(Elisa Moro)
Gesù Nazareno, il crocifisso, è risorto
“Hic est dies verus Dei” (questo è il vero giorno di Dio); la Chiesa, con le parole di Sant’Ambrogio, così annuncia la vittoria del Signore sulla morte: nessun giorno è tanto di Dio quanto la Pasqua; nessun giorno è tanto terso quanto l’oggi rischiarato dal Cristo vittorioso; nessun giorno è più gioioso, poiché si alzano gli occhi al cielo “e tendiamo a quella patria, dove non resterà altro che l’Alleluia” (Sant’Agostino, Disc. 255).
Si possono evidenziare due aspetti di questo noto brano del Vangelo di Marco (Mc. 16, 1-7), fondamentali per entrare nell’evento salvifico della Pasqua.
“Di buon mattino, il primo giorno della settimana, vennero al sepolcro” (v.2). Tre donne, definite “mirofore” nella Chiesa orientale, sfidano il buio che precede la nuova creazione, “una notte fonda, senza luna e con le stelle oscurate dalle nuvole” (Giussani, 1992), che comincia a conoscere le timide luci dell’aurora, rivelatrici di come “tutta la creazione è invitata ora ad esultare e a gioire” (San Massimo Torino, Serm. LIII). Con il cuore chiuso nel dolore, come la “pietra” del sepolcro, giungono al luogo della loro maggior sofferenza, recando con sé il segno del profumo, immagine dello Sposo-Cristo del Cantico, ma anche segno di premurosa compassione femminile.
Le donne, immagine della Chiesa, aprono con gratuità il loro cuore, come la pietra è ora aperta davanti ai loro occhi.
Il Signore chiede ad ogni battezzano di affrettarsi verso il Sepolcro. Serve “un cuore nuovo” (Ez. 36, 26), capace di smuovere il pesante macigno delle piccole e false certezze, che non permettono al profumo di Cristo, vero Unto di Dio, di sprigionarsi, attraendo anche i lontani alla novità più profonda: “ora siamo figli di Dio. Ora ha fatto anche noi celesti” (Gregorio di Nissa, Oraz. IV).

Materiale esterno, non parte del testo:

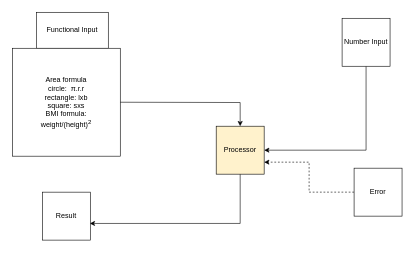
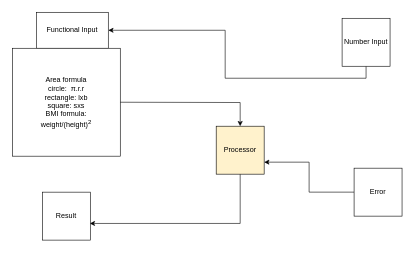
  <mxCell id="0" />
  <mxCell id="1" parent="0" />
  <mxCell id="2" value="Functional Input" style="rounded=0;whiteSpace=wrap;html=1;" vertex="1" parent="1"><mxGeometry x="60" y="20" width="120" height="60" as="geometry" /></mxCell>
  <mxCell id="3" style="edgeStyle=orthogonalEdgeStyle;rounded=0;orthogonalLoop=1;jettySize=auto;html=1;" edge="1" parent="1" target="5"><mxGeometry relative="1" as="geometry"><mxPoint x="190" y="170" as="sourcePoint" /></mxGeometry></mxCell>
  <mxCell id="4" style="edgeStyle=orthogonalEdgeStyle;rounded=0;orthogonalLoop=1;jettySize=auto;html=1;exitX=0.5;exitY=1;exitDx=0;exitDy=0;entryX=0.99;entryY=0.653;entryDx=0;entryDy=0;entryPerimeter=0;" edge="1" parent="1" source="5" target="10"><mxGeometry relative="1" as="geometry" /></mxCell>
  <mxCell id="5" value="Processor" style="whiteSpace=wrap;html=1;aspect=fixed;fillColor=#fff2cc;" vertex="1" parent="1"><mxGeometry x="360" y="210" width="80" height="80" as="geometry" /></mxCell>
- <mxCell id="6" style="edgeStyle=orthogonalEdgeStyle;rounded=0;orthogonalLoop=1;jettySize=auto;html=1;exitX=0.5;exitY=1;exitDx=0;exitDy=0;entryX=1;entryY=0.5;entryDx=0;entryDy=0;" edge="1" parent="1" source="7" target="5"><mxGeometry relative="1" as="geometry" /></mxCell>
+ <mxCell id="6" style="edgeStyle=orthogonalEdgeStyle;rounded=0;orthogonalLoop=1;jettySize=auto;html=1;exitX=0.5;exitY=1;exitDx=0;exitDy=0;" edge="1" parent="1" source="7" target="2"><mxGeometry relative="1" as="geometry" /></mxCell>
  <mxCell id="7" value="Number Input" style="whiteSpace=wrap;html=1;aspect=fixed;" vertex="1" parent="1"><mxGeometry x="570" y="30" width="80" height="80" as="geometry" /></mxCell>
- <mxCell id="8" style="edgeStyle=orthogonalEdgeStyle;rounded=0;orthogonalLoop=1;jettySize=auto;html=1;exitX=0;exitY=0.5;exitDx=0;exitDy=0;entryX=1;entryY=0.75;entryDx=0;entryDy=0;dashed=1;" edge="1" parent="1" source="9" target="5"><mxGeometry relative="1" as="geometry" /></mxCell>
+ <mxCell id="8" style="edgeStyle=orthogonalEdgeStyle;rounded=0;orthogonalLoop=1;jettySize=auto;html=1;exitX=0;exitY=0.5;exitDx=0;exitDy=0;entryX=1;entryY=0.75;entryDx=0;entryDy=0;" edge="1" parent="1" source="9" target="5"><mxGeometry relative="1" as="geometry" /></mxCell>
  <mxCell id="9" value="Error" style="whiteSpace=wrap;html=1;aspect=fixed;" vertex="1" parent="1"><mxGeometry x="590" y="280" width="80" height="80" as="geometry" /></mxCell>
  <mxCell id="10" value="Result" style="whiteSpace=wrap;html=1;aspect=fixed;" vertex="1" parent="1"><mxGeometry x="70" y="320" width="80" height="80" as="geometry" /></mxCell>
  <mxCell id="11" value="Area formula&lt;br&gt;circle:&amp;nbsp;&amp;nbsp;π.r.r&lt;br&gt;rectangle: lxb&lt;br&gt;square: sxs&lt;br&gt;&lt;div&gt;&lt;span&gt;BMI formula:&lt;/span&gt;&lt;/div&gt;weight/(height)&lt;sup&gt;2&lt;/sup&gt;" style="whiteSpace=wrap;html=1;aspect=fixed;align=center;" vertex="1" parent="1"><mxGeometry x="20" y="80" width="180" height="180" as="geometry" /></mxCell>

“Egli vi precede in Galilea. Là lo vedrete, come vi ha detto” (v. 7). L’angelo annuncia, invia alla missione. Il Vangelo è dinamismo, movimento puro; è il fatto più vitale della storia -il Cristo è presente, è vivo – e “precede”.
Come ricorda Papa Benedetto XVI, il “precedere di Cristo implica una duplice direzione”: Egli “ci precede presso il Padre e ci invita a seguirlo”; questo non si attua senza un luogo concreto in cui si vive – la Galilea – “andando sulle strade del mondo” (Benedetto XVI, Omelia 26/05/2005), diventando, nella concreta esistenza, nelle gioie e sofferenze, missionari autentici e gioiosi del Signore della storia: “Surrexit Christus, spes mea!” (Cristo, mia speranza, è risorto).